— ASSIGNED TASK A —
Please reproduce the article on Michigan no-fault insurance reform word for word, everything from "Under the no-fault" down to "for 5 years.".
— ASSIGNED TASK B —
According to the article on Michigan no-fault insurance reform, which state representative sponsors the bipartisan legislation?
— ASSIGNED TASK C —
Name every person mentioned by name in the article on Michigan no-fault insurance reform.

LANSING ― Detroit Mayor Mike Duggan, along with groups like the NAACP to the Michigan Chamber of Commerce and legislators from both parties, announced a plan Monday morning to reduce drivers’ car insurance bills in Michigan.
Michigan residents bear the highest insurance premiums in the nation. The new bipartisan legislation to reform no-fault insurance laws would mean Michigan drivers won’t have to pay for unlimited lifetime health insurance through their auto insurers.
The plan is expected to drive down health care costs, root out fraud and reduce the number of lawsuits statewide.
“It’s clear that no-fault is collapsing and not doing what it was designed to do, and that’s costing Michigan drivers dearly,” Duggan told reporters. “People are paying too much, forcing them to cut back on other necessities so they can afford to drive. It leaves too many people driving uninsured or unable to drive at all because their insurance costs more than their car payment.”
The bipartisan legislation is sponsored by state Rep. Lana Theis (R- Brighton) and backed by Michigan House Speaker Tom Leonard (R-DeWitt).
“Michigan drivers are paying the highest rates in the county because we are the only state that requires everyone to buy bonus medical plans many don’t want and other don’t need.” Leonard said.
Under the no-fault reform legislation:
- Insurers would be required by law to roll back rates for people who select the $250,000 coverage level to guarantee that the savings are passed to drivers and not kept in insurers’ pockets. Future rate increases would be regulated by the State of Michigan for 5 years.
- Auto insurers would be subject to a fee schedule for health services, just like health insurers. Under the current law, car insurers pays three or four times more for services such as X-rays and MRIs than health insurance companies do, so the exact same MRI that costs health insurers $770 costs auto insurers $3,200 or more.
- Senior drivers who have lifetime health care coverage would be able to opt out of PIP since they’re already insured through employee retirement plans, Medicare and the like.

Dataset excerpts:
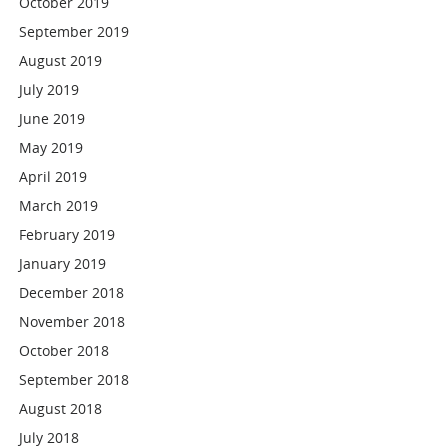
October 2019
September 2019
August 2019
July 2019
June 2019
May 2019
April 2019
March 2019
February 2019
January 2019
December 2018
November 2018
October 2018
September 2018
August 2018
July 2018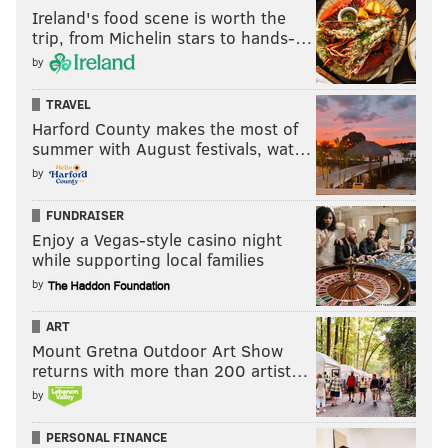
Ireland's food scene is worth the
trip, from Michelin stars to hands-…
by
TRAVEL
Harford County makes the most of
summer with August festivals, wat…
by
FUNDRAISER
Enjoy a Vegas-style casino night
while supporting local families
by
ART
Mount Gretna Outdoor Art Show
returns with more than 200 artist…
by
PERSONAL FINANCE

— TASK OUTPUT A —
Under the no-fault reform legislation:
- Insurers would be required by law to roll back rates for people who select the $250,000 coverage level to guarantee that the savings are passed to drivers and not kept in insurers’ pockets. Future rate increases would be regulated by the State of Michigan for 5 years.

— TASK OUTPUT B —
State Rep. Lana Theis (R-Brighton).

— TASK OUTPUT C —
Mike Duggan, Lana Theis, Tom Leonard